Scan each line of the records for the word "consensus" and extract the ones that have it.

[Saved entries]
_ _ _ _

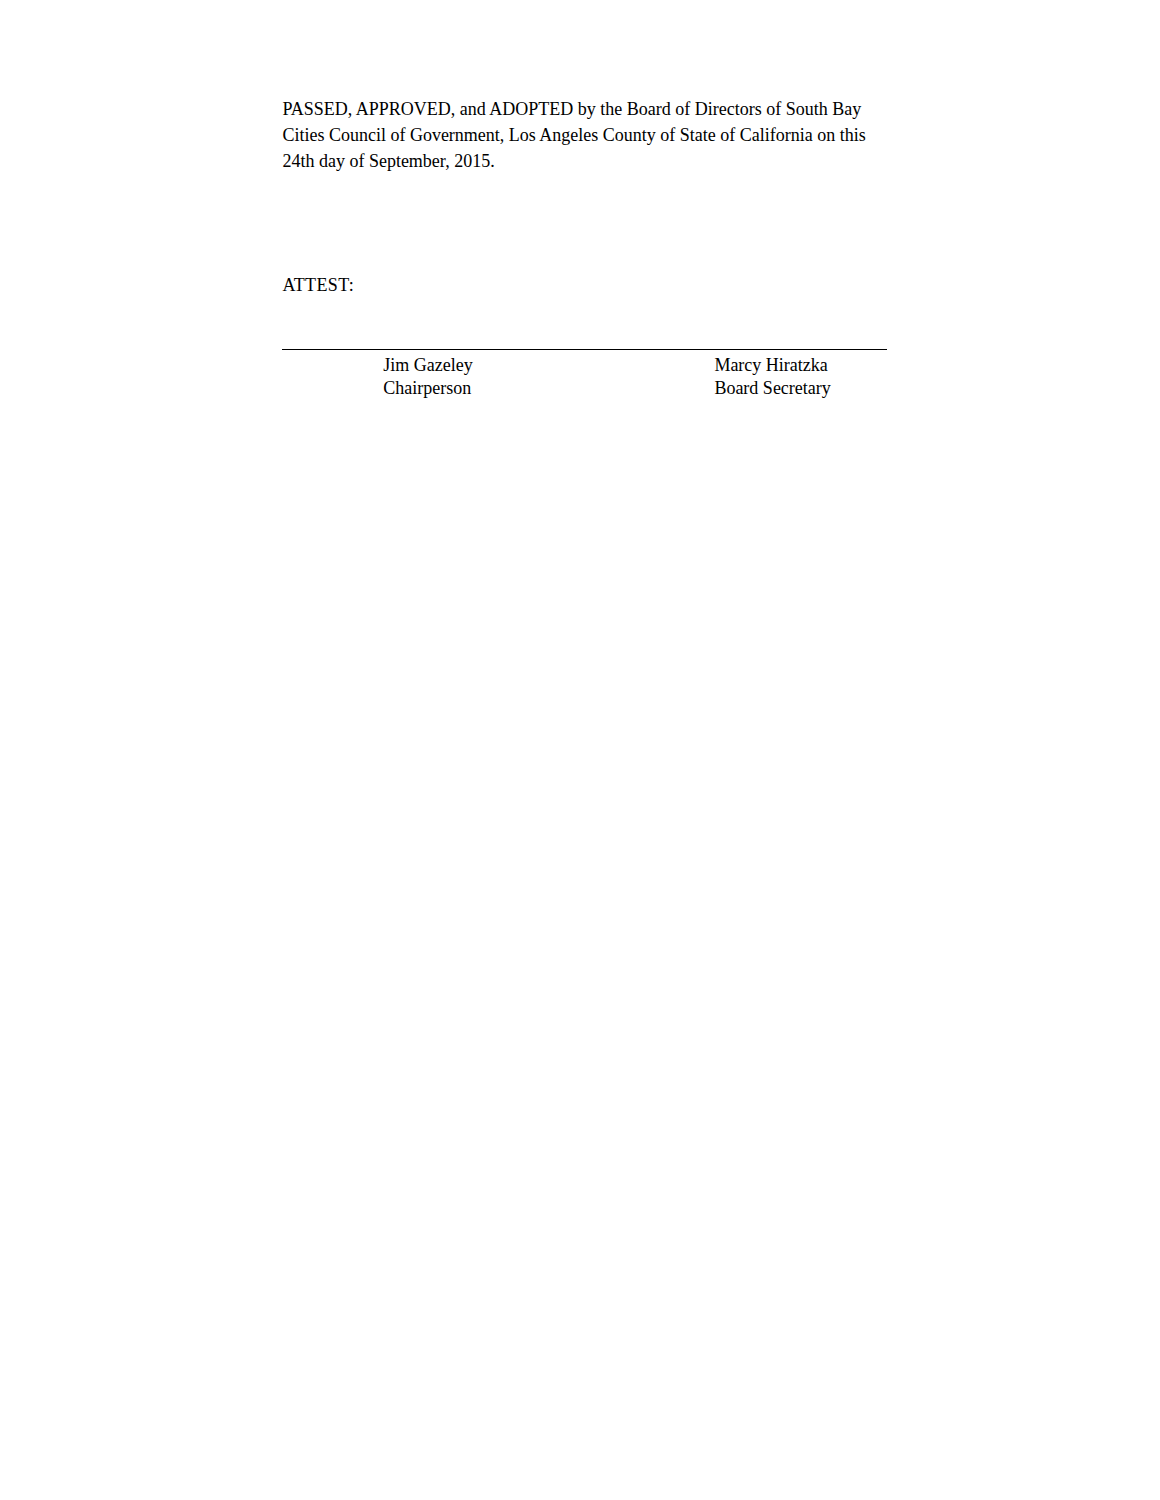PASSED, APPROVED, and ADOPTED by the Board of Directors of South Bay Cities Council of Government, Los Angeles County of State of California on this 24th day of September, 2015.
ATTEST:
| Jim Gazeley Chairperson | | Marcy Hiratzka Board Secretary |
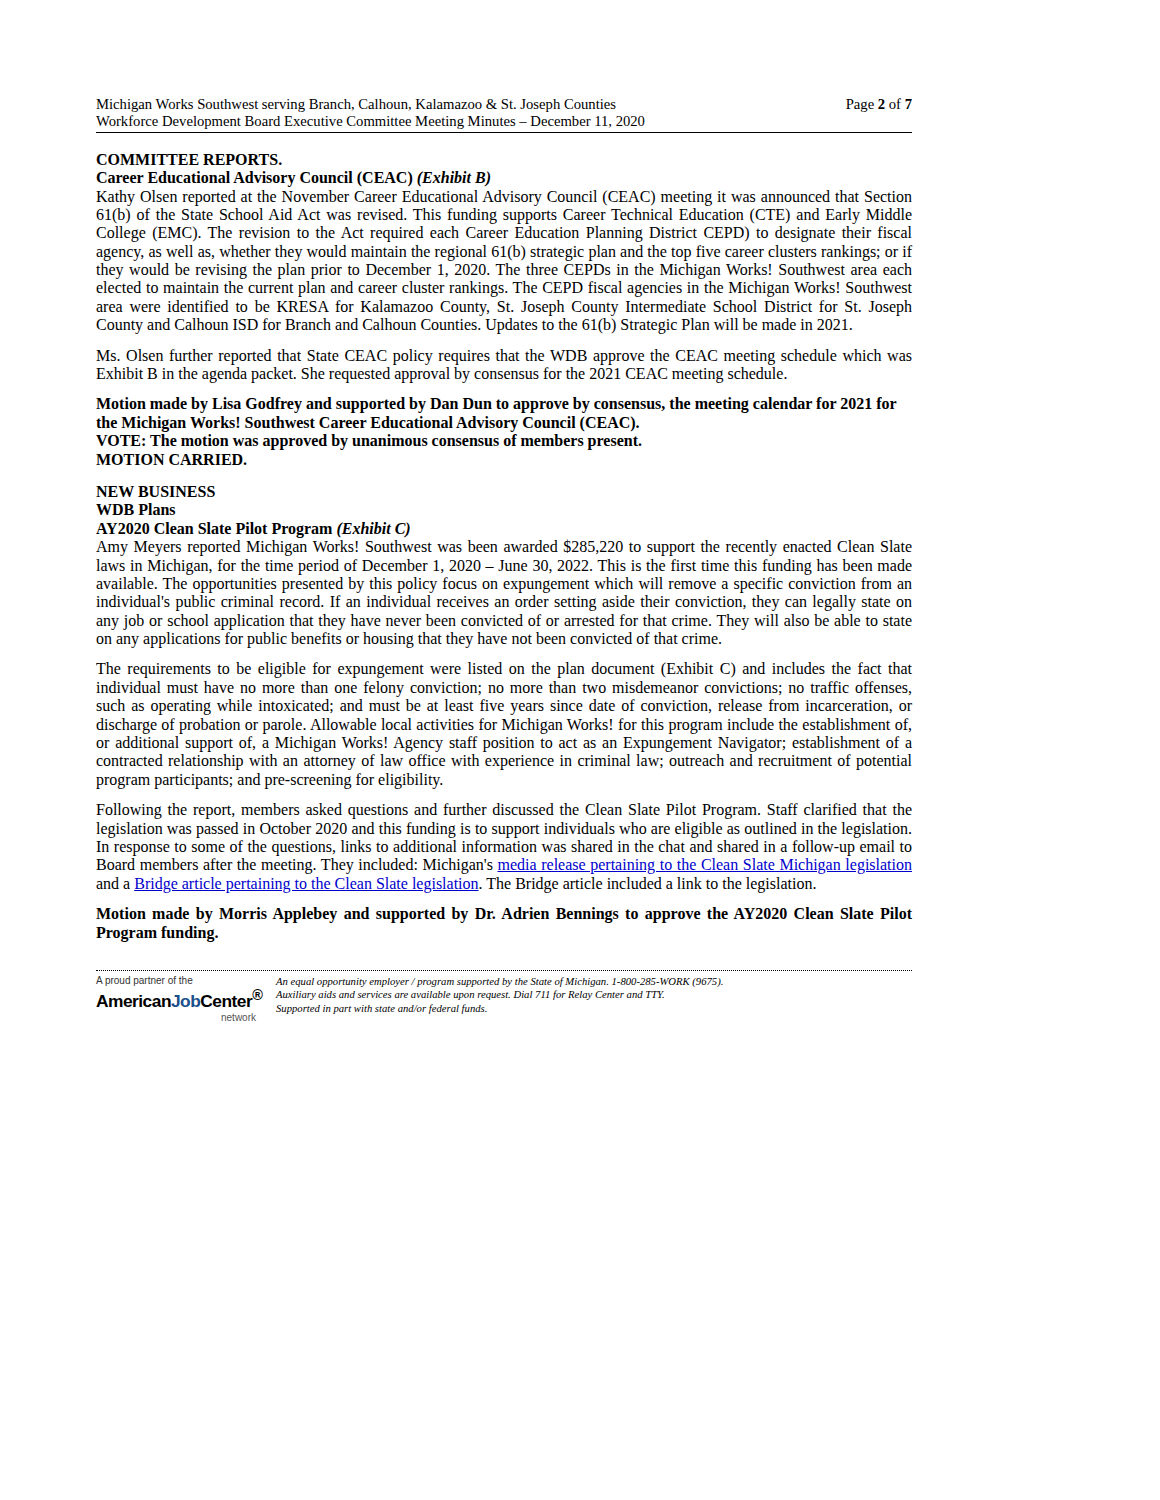Michigan Works Southwest serving Branch, Calhoun, Kalamazoo & St. Joseph Counties
Workforce Development Board Executive Committee Meeting Minutes – December 11, 2020
Page 2 of 7
COMMITTEE REPORTS.
Career Educational Advisory Council (CEAC) (Exhibit B)
Kathy Olsen reported at the November Career Educational Advisory Council (CEAC) meeting it was announced that Section 61(b) of the State School Aid Act was revised. This funding supports Career Technical Education (CTE) and Early Middle College (EMC). The revision to the Act required each Career Education Planning District CEPD) to designate their fiscal agency, as well as, whether they would maintain the regional 61(b) strategic plan and the top five career clusters rankings; or if they would be revising the plan prior to December 1, 2020. The three CEPDs in the Michigan Works! Southwest area each elected to maintain the current plan and career cluster rankings. The CEPD fiscal agencies in the Michigan Works! Southwest area were identified to be KRESA for Kalamazoo County, St. Joseph County Intermediate School District for St. Joseph County and Calhoun ISD for Branch and Calhoun Counties. Updates to the 61(b) Strategic Plan will be made in 2021.
Ms. Olsen further reported that State CEAC policy requires that the WDB approve the CEAC meeting schedule which was Exhibit B in the agenda packet. She requested approval by consensus for the 2021 CEAC meeting schedule.
Motion made by Lisa Godfrey and supported by Dan Dun to approve by consensus, the meeting calendar for 2021 for the Michigan Works! Southwest Career Educational Advisory Council (CEAC).
VOTE: The motion was approved by unanimous consensus of members present.
MOTION CARRIED.
NEW BUSINESS
WDB Plans
AY2020 Clean Slate Pilot Program (Exhibit C)
Amy Meyers reported Michigan Works! Southwest was been awarded $285,220 to support the recently enacted Clean Slate laws in Michigan, for the time period of December 1, 2020 – June 30, 2022. This is the first time this funding has been made available. The opportunities presented by this policy focus on expungement which will remove a specific conviction from an individual's public criminal record. If an individual receives an order setting aside their conviction, they can legally state on any job or school application that they have never been convicted of or arrested for that crime. They will also be able to state on any applications for public benefits or housing that they have not been convicted of that crime.
The requirements to be eligible for expungement were listed on the plan document (Exhibit C) and includes the fact that individual must have no more than one felony conviction; no more than two misdemeanor convictions; no traffic offenses, such as operating while intoxicated; and must be at least five years since date of conviction, release from incarceration, or discharge of probation or parole. Allowable local activities for Michigan Works! for this program include the establishment of, or additional support of, a Michigan Works! Agency staff position to act as an Expungement Navigator; establishment of a contracted relationship with an attorney of law office with experience in criminal law; outreach and recruitment of potential program participants; and pre-screening for eligibility.
Following the report, members asked questions and further discussed the Clean Slate Pilot Program. Staff clarified that the legislation was passed in October 2020 and this funding is to support individuals who are eligible as outlined in the legislation. In response to some of the questions, links to additional information was shared in the chat and shared in a follow-up email to Board members after the meeting. They included: Michigan's media release pertaining to the Clean Slate Michigan legislation and a Bridge article pertaining to the Clean Slate legislation. The Bridge article included a link to the legislation.
Motion made by Morris Applebey and supported by Dr. Adrien Bennings to approve the AY2020 Clean Slate Pilot Program funding.
A proud partner of the
AmericanJob Center®
network
An equal opportunity employer / program supported by the State of Michigan. 1-800-285-WORK (9675).
Auxiliary aids and services are available upon request. Dial 711 for Relay Center and TTY.
Supported in part with state and/or federal funds.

_ _ _ _

▸ RESULT OF THIS TASK
Ms. Olsen further reported that State CEAC policy requires that the WDB approve the CEAC meeting schedule which was Exhibit B in the agenda packet. She requested approval by consensus for the 2021 CEAC meeting schedule.
Motion made by Lisa Godfrey and supported by Dan Dun to approve by consensus, the meeting calendar for 2021 for the Michigan Works! Southwest Career Educational Advisory Council (CEAC).
VOTE: The motion was approved by unanimous consensus of members present.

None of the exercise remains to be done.